El último libro leído en voz alta nos ha animado a ponernos en comunicación con quien lo ha escrito (y, en ocasiones, con quien lo ha ilustrado). Le hemos escrito una carta con nuestras opiniones y le hemos hecho unas cuantas preguntas. El correo electrónico o el correo postal llevan nuestros mensajes y traen su respuesta.
De la biblioteca, han salido ya tres maletas circulantes con una treintena de libros del tema elegido para la segunda actividad del curso y están dispuestas para ir de clase en clase por un tiempo determinado para ofrecer su contenido al alumnado, con la mediación del profesorado. Hay algunas propuestas de escritura, mezcladas en ocasiones con trabajos de expresión plástica, que se hacen a las aulas. Esos trabajos verán la luz en forma de libros recordatorio o ilustrarán algunas páginas del próximo boletín y esos trabajos, siempre, serán expuestos en la biblioteca o pasillos aledaños para que todo el centro pueda verlos y leerlos con detenimiento.
En la biblioteca se van exponiendo y almacenando las realizaciones que llegan de las clases y que tienen que ver con las sugerencias de escritura que se han hecho desde la biblioteca escolar. Se almacena así una parte de la memoria del centro.
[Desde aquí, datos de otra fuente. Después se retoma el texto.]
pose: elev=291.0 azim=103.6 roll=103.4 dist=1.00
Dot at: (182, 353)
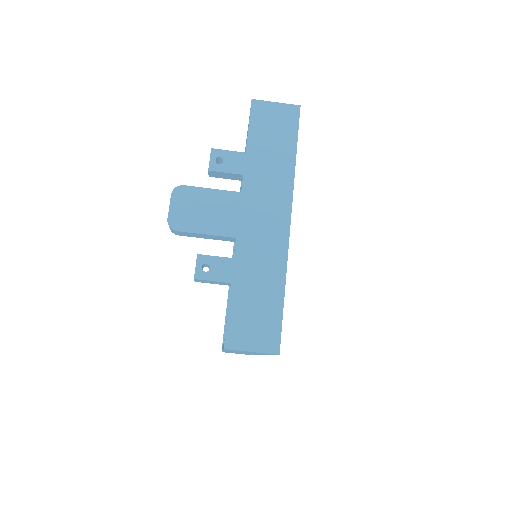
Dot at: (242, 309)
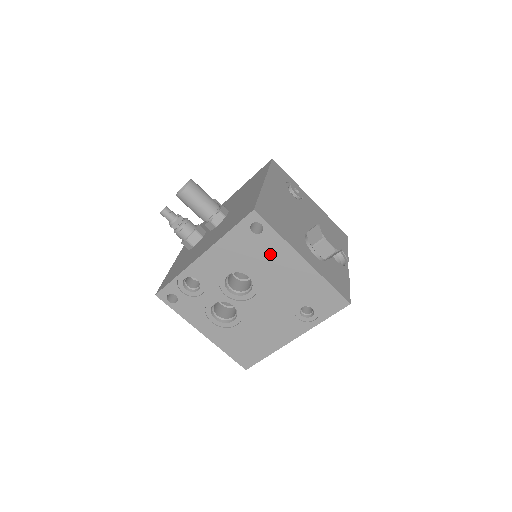
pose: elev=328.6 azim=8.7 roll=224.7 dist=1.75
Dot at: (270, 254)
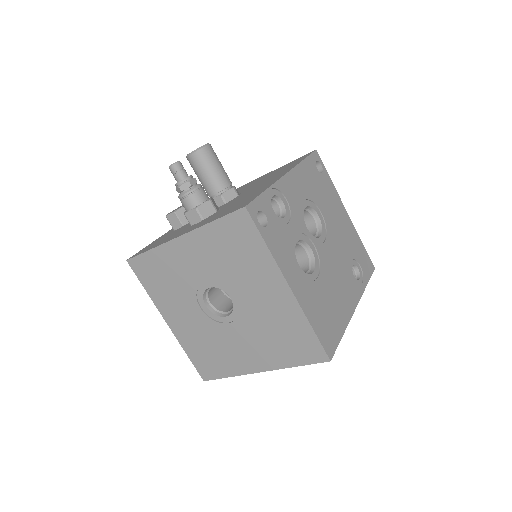
Dot at: (329, 196)
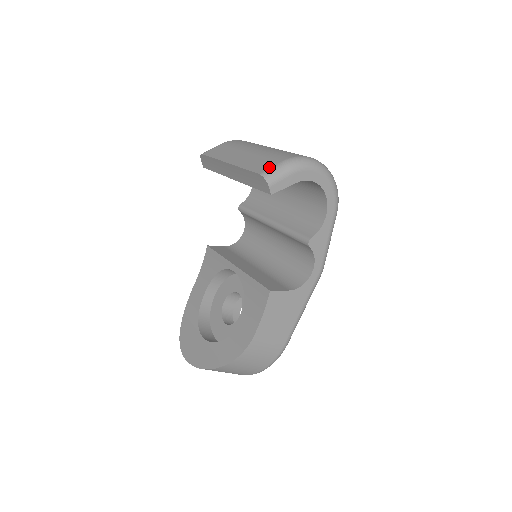
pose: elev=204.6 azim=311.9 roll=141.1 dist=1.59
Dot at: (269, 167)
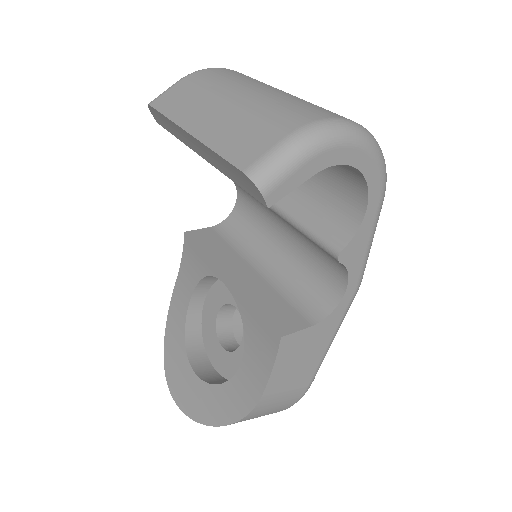
Dot at: (260, 154)
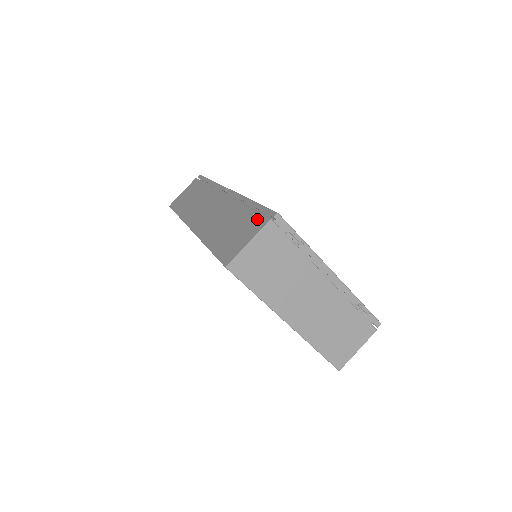
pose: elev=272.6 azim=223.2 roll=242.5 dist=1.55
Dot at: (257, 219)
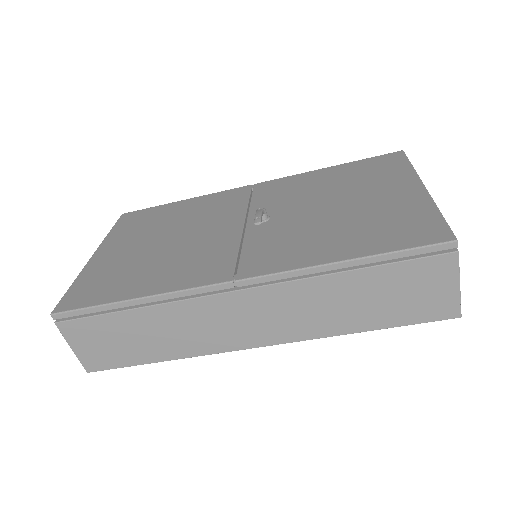
Dot at: (425, 266)
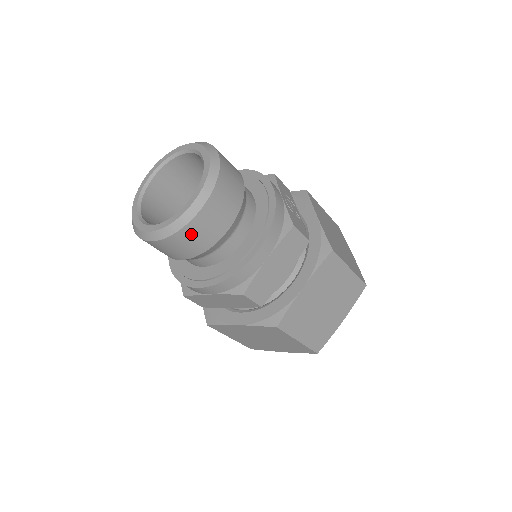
De la Biblioteca Pública van llegando periódicamente fondos para las exposiciones temáticas, pero también la escolar le presta algunos materiales y elementos para exponer en su recinto. Las relaciones entre una y otra son estrechas, de colaboración, necesarias…
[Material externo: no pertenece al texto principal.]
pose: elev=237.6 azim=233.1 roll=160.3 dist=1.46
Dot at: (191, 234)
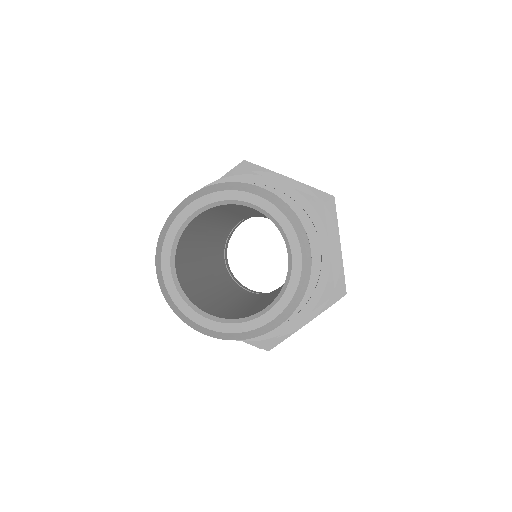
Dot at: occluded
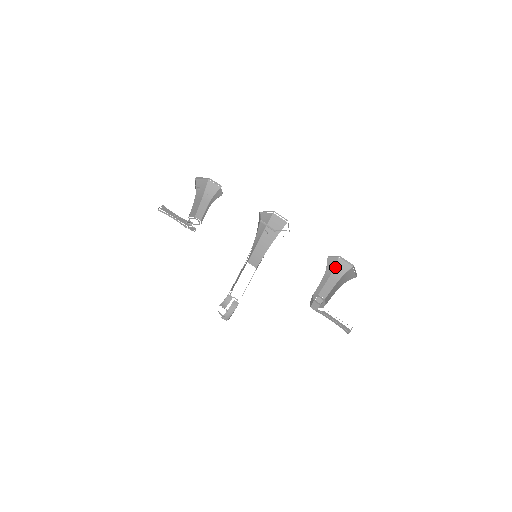
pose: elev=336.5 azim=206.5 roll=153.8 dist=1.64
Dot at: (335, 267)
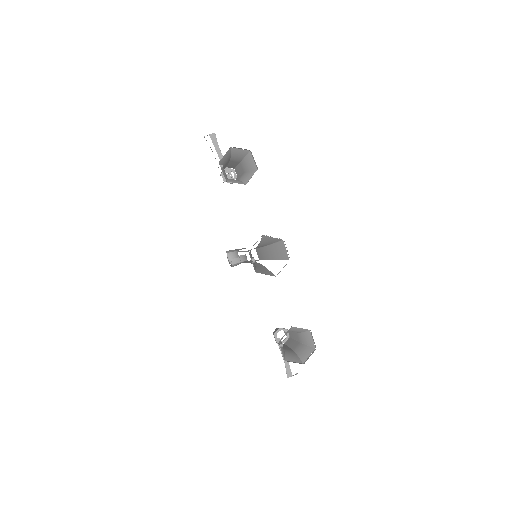
Dot at: (303, 333)
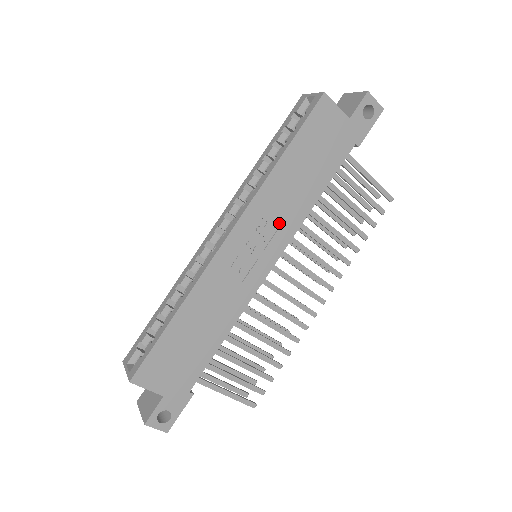
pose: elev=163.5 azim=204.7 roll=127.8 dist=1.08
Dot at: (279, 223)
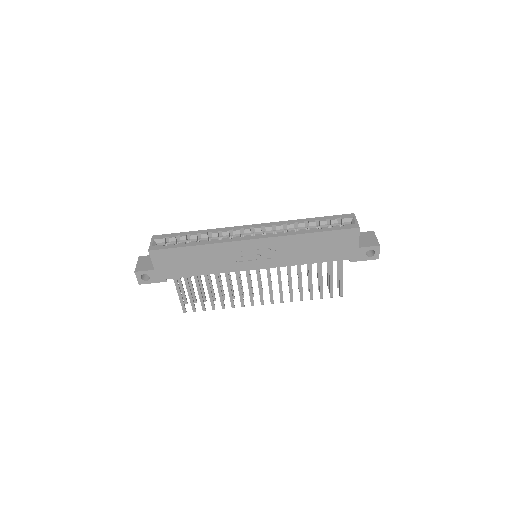
Dot at: (280, 256)
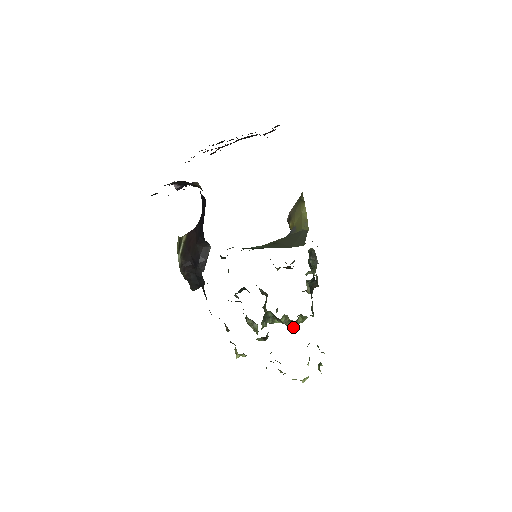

Mensualmente, un pequeño grupo de madres y padres, maestras y maestros se reúnen en horario extraescolar para hablar de libros y lecturas, en una tertulia que, además, se abre a otros temas y remueve otros fundamentos.
Cada día maestras y maestros caminan del aula a la biblioteca, se llevan libros prestados, regalan lecturas en voz alta, proponen pequeñas investigaciones, ofrecen libros para la lectura personal y reflexiva, dan pautas para aprender a buscar la información, muestran cómo abordar y reescribir una biografía con datos enciclopécicos, señalan el interés de consultar una revista de divulgación o un suplemento especial de un diario…
En la página web del colegio se publican los materiales, los artículos-memoria de las actividades, fotografías, etc.; materiales todos ellos que ofrecen otra manera de comunicación e intercambio. Del mismo modo, en uno o varios blogs, se escriben textos y opiniones sobre el devenir bibliotecario que complementan lo anterior, haciéndolo más inmediato y participativo…
Y, en fin, no olvidemos que en la biblioteca escolar están los cuentos de cien culturas, las más hermosas poesías; la historia de muchos pueblos, la más bella geografía; los arriesgados exploradores, los esforzados deportistas; la antigüedad más oscura, la actualidad a la vista; los dioses y los héroes, las leyendas mitológicas; las mujeres valerosas, los hombres y sus conquistas; la lucha y el compromiso, valientes y “cobardicas”; el futuro imaginado, los secretos de la vida; arte, música, pintura, ciencias y astronomía; los personajes de cuento, los héroes de pacotilla; Flint tocando el tesoro, Alicia y las maravillas; los sueños y las pasiones, el amor, las pesadillas; océanos tenebrosos, bosques de fantasía; piratas que cortan cabezas, brujas que desafían; atlas que muestran el mundo, diccionarios que lo explican; libros de cien maneras, periódicos y revistas…
Si todo lo anterior es lo que pasa o lo que puede pasar en un centro que posee una biblioteca escolar abierta, atendida y actualizada; si en este apresurado relato has visto reflejado el funcionamiento de aquella en la que trabajas, aquella que dinamizas, si has descubierto algún guiño cómplice, es señal inequívoca de que vamos por buen camino y de que no vamos solos, acompañando a niñas y niños en un viaje sin fin, buscando… ¿el tesoro de la isla o la isla del tesoro?